Vanuatu Desalination Plant to Supply 11,000 People with Water
Two solar-powered sea-water desalination plants will be built on Ambae Island and Aniwa Island in Vanuatu to supply fresh water to 11,000 people. The Vanuatu government has signed a US$4 million financing agreement with the Pacific Environment Community, funded by the Japanese government.
The acting director for Vanuatu’s Department of Energy, Leo Moli, says both islands have had a lack of fresh water for years. He told Mary Baines that the situation could made worse by climate change, but desalination plants around the Pacific could act as a solution.

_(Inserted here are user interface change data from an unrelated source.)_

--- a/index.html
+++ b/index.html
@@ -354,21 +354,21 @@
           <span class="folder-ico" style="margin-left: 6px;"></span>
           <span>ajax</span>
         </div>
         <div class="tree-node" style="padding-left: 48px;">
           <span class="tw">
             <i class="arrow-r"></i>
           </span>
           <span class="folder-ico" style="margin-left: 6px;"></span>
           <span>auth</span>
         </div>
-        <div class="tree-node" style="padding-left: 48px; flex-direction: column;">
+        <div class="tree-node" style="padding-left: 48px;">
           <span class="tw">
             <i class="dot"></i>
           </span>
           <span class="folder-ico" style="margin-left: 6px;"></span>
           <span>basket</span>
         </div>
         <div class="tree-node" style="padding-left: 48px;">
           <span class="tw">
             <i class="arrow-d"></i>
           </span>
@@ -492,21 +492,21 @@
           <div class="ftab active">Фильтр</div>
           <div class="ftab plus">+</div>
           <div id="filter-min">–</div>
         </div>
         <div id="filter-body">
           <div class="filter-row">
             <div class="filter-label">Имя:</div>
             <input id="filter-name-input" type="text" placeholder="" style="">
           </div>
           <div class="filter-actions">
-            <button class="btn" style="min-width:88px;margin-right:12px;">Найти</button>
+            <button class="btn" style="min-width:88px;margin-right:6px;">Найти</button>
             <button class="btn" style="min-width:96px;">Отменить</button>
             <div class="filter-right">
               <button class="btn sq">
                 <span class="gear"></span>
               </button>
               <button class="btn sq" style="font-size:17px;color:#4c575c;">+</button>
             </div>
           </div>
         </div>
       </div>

LEO MOLI: Ambae is a volcanic island, and at times the volcano is alive, at times it is an inactive volcano. And then their water source, the people from the eastern part of that island, they depend on a lake to get a water supply, apart from the water tank that they have and some hand pumps. And this lake, every time there’s volcanic activity it becomes muddy or ashes falling in the water, including the rotting vegetable matter that also falls into the water. On the other island, which is a smaller island in the southern region, because it’s a small island with a population of about 350 people, they have to put out an emergency request for water ’cause they ran out of water. At times, they have to travel by boat from that island to a bigger island to collect their water supply. It takes about four hours – two hours each way – to travel by boat to get water. So that’s the reason why these two islands were chosen.
MARY BAINES: Are there other desalination plants around Vanuatu?

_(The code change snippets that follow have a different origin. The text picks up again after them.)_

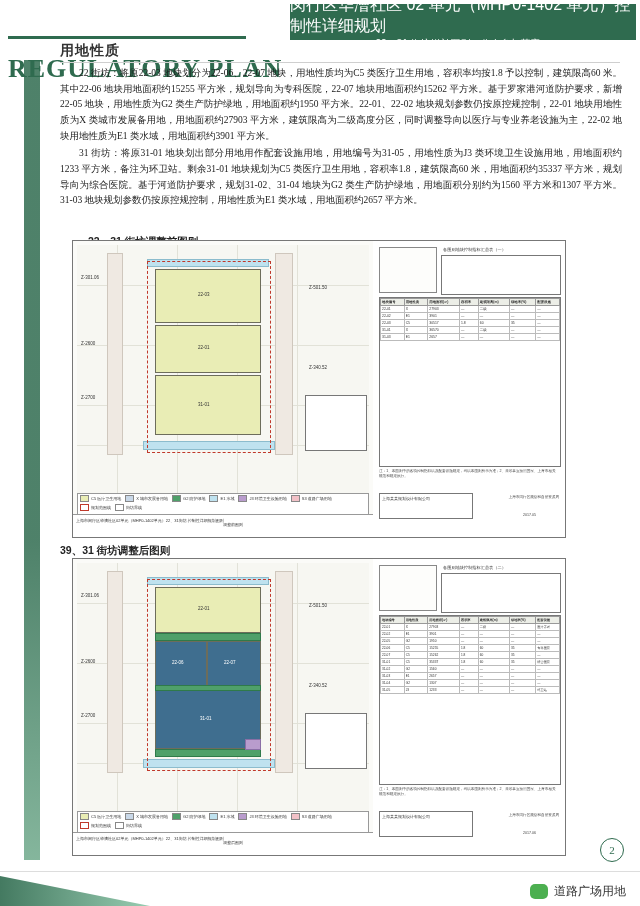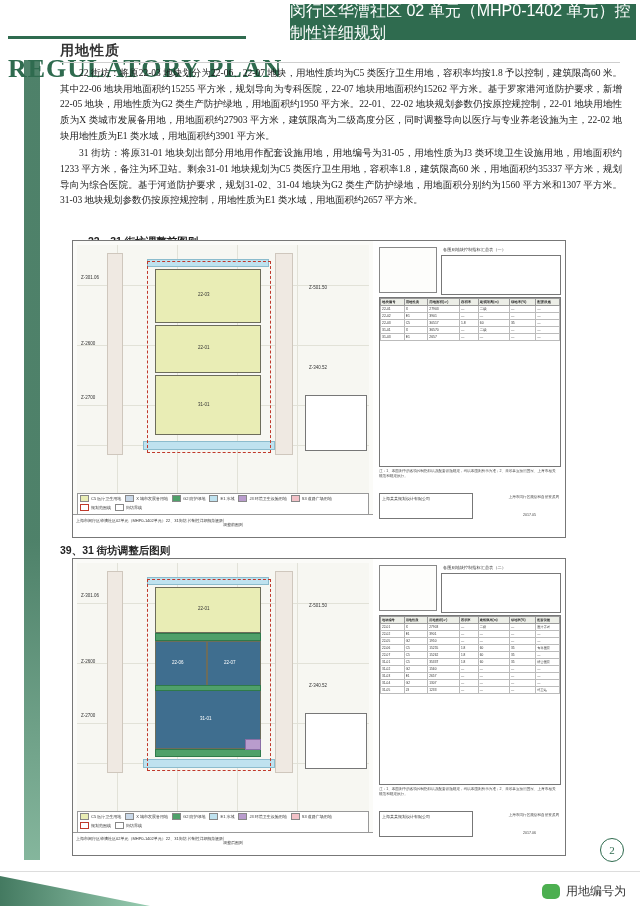--- a/index.html
+++ b/index.html
@@ -134,20 +134,21 @@
   }
 </style>
 </head>
 <body>
 
 <div class="header">
   <div class="reg-title">REGULATORY PLAN</div>
   <div class="reg-underline"></div>
   <div class="hdr-box">
     <div class="hdr-line1">闵行区华漕社区 02 单元（MHP0-1402 单元）控制性详细规划</div>
+    <div class="hdr-line2">22、31 街坊增补图则（公众参与草案）</div>
   </div>
 </div>
 
 <div class="sec-title">用地性质</div>
 <div class="sec-rule"></div>
 <div class="left-bar"></div>
 
 <div class="body-text">
   <p>22 街坊：将原22-03 地块划分为22-06、22-07 地块，用地性质均为C5 类医疗卫生用地，容积率均按1.8 予以控制，建筑限高60 米。其中22-06 地块用地面积约15255 平方米，规划导向为专科医院，22-07 地块用地面积约15262 平方米。基于罗家港河道防护要求，新增22-05 地块，用地性质为G2 类生产防护绿地，用地面积约1950 平方米。22-01、22-02 地块规划参数仍按原控规控制，22-01 地块用地性质为X 类城市发展备用地，用地面积约27903 平方米，建筑限高为二级高度分区，同时调整导向以医疗与专业养老设施为主，22-02 地块用地性质为E1 类水域，用地面积约3901 平方米。</p>
   <p>31 街坊：将原31-01 地块划出部分用地用作配套设施用地，用地编号为31-05，用地性质为J3 类环境卫生设施用地，用地面积约1233 平方米，备注为环卫站。剩余31-01 地块规划为C5 类医疗卫生用地，容积率1.8，建筑限高60 米，用地面积约35337 平方米，规划导向为综合医院。基于河道防护要求，规划31-02、31-04 地块为G2 类生产防护绿地，用地面积分别约为1560 平方米和1307 平方米。31-03 地块规划参数仍按原控规控制，用地性质为E1 类水域，用地面积约2657 平方米。</p>
@@ -511,15 +512,15 @@
     <div class="note" style="left:100px;top:254px;width:86px;text-align:right;">上海市闵行区规划和自然资源局</div>
     <div class="note" style="left:150px;top:272px;">2017.06</div>
   </div>
 </div>
 
 <div class="pg-circle">2</div>
 <div class="footer-bar">
   <div class="bottom-green"></div>
   <div class="wechat">
     <span class="wechat-icon"></span>
-    <span class="wechat-txt">用地编号为</span>
+    <span class="wechat-txt">道路广场用地</span>
   </div>
 </div>
 
 </body></html>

LEO MOLI: This will be the first desalination plant of this magnitude in the country. The one that will be installed on Ambae, it will be producing about 4,200 litres of fresh water per hour. And the one on the island of Aniwa, it will be producing about 420 litres of fresh water per hour.
MARY BAINES: Is there a possibility that more desalination plants will be built?
LEO MOLI: Since the climate change issue has become a big issue around the world globally, countries here we have small islands such as atolls or small islands, desalination plants are an option. It’s an option. With the sea-level rise, sea water will slowly intrude into the groundwater, causing the underground water to be unusable in the future. So a desalination plant is indeed a good technology for the people. While the country is still young in the uses of this technology, we believe this project will be a very fruitful one for the government, to give us experience in how to manage this and how to use that technology to replicate that technology into other parts of the country.